Friday, April 3, 2009

Take This Job and Shove It

Well, it finally happened. I got word from the corporate overlords that I'm being asked to leave the firm at the end of June. I knew it was a possibility, but it still shocked me when it actually happened. Maybe what surprised me the most is how unfair it is. I had some negative reviews (undeserved, but there they were), and I did everything the firm asked of me and more to overcome them, and I achieved the results I was told I needed to achieve to keep my job, and it still turned out the same way as if I had done nothing. What a disappointment.

Now, I'm on the job hunt. The economy is bleak right now, but places are still hiring. I've been sending my resume around and trying to connect with friends and family to ask them to pass on any opportunities they hear about. Not much else I can do, really.

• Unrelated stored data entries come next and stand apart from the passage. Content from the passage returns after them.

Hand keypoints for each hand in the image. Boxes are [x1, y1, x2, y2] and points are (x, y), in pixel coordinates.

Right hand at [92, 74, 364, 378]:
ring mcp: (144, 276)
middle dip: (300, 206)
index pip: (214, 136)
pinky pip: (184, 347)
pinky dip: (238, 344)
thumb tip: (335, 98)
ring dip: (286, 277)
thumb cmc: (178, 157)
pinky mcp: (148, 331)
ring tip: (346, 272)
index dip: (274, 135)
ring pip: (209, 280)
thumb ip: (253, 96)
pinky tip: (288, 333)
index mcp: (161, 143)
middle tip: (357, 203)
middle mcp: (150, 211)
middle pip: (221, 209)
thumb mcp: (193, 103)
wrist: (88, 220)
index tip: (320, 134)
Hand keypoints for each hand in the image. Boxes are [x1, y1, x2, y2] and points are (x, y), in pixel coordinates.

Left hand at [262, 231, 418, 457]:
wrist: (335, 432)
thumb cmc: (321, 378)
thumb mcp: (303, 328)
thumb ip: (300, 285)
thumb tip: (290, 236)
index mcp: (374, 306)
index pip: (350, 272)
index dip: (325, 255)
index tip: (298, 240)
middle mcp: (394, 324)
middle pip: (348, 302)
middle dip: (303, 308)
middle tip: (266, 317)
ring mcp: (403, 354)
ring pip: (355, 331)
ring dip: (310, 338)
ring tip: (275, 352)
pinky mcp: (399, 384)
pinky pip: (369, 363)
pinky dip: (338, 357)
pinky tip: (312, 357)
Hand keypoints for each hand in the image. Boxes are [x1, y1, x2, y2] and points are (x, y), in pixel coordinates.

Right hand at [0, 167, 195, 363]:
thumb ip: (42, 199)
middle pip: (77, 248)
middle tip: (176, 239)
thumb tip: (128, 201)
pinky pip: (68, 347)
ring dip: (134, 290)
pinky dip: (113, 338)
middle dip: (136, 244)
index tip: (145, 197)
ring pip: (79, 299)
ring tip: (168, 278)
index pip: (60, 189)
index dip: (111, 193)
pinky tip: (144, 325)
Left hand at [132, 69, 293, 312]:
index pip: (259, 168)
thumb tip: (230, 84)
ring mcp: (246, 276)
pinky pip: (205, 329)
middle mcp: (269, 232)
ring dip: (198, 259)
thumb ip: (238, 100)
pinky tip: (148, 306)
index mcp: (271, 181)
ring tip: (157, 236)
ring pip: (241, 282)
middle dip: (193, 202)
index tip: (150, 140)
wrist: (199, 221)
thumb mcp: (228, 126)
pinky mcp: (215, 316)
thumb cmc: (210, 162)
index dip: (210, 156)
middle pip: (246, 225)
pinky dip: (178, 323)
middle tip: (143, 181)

After my experience of not receiving an offer from my 2L summer employer, I learned that career setbacks are common and that they are also survivable. I'm nervous about finding a job, but I know that I will ultimately land okay. I'm a smart person with a couple of fancy degrees to my name, and I'll work my ass off until I find a job. I'm hopeful that I will look back on this bullshit one day as a blessing in disguise -- the push I needed to leave a job that wasn't making me happy anyway. I doubt that day will come until after I'm ensconced in a new position.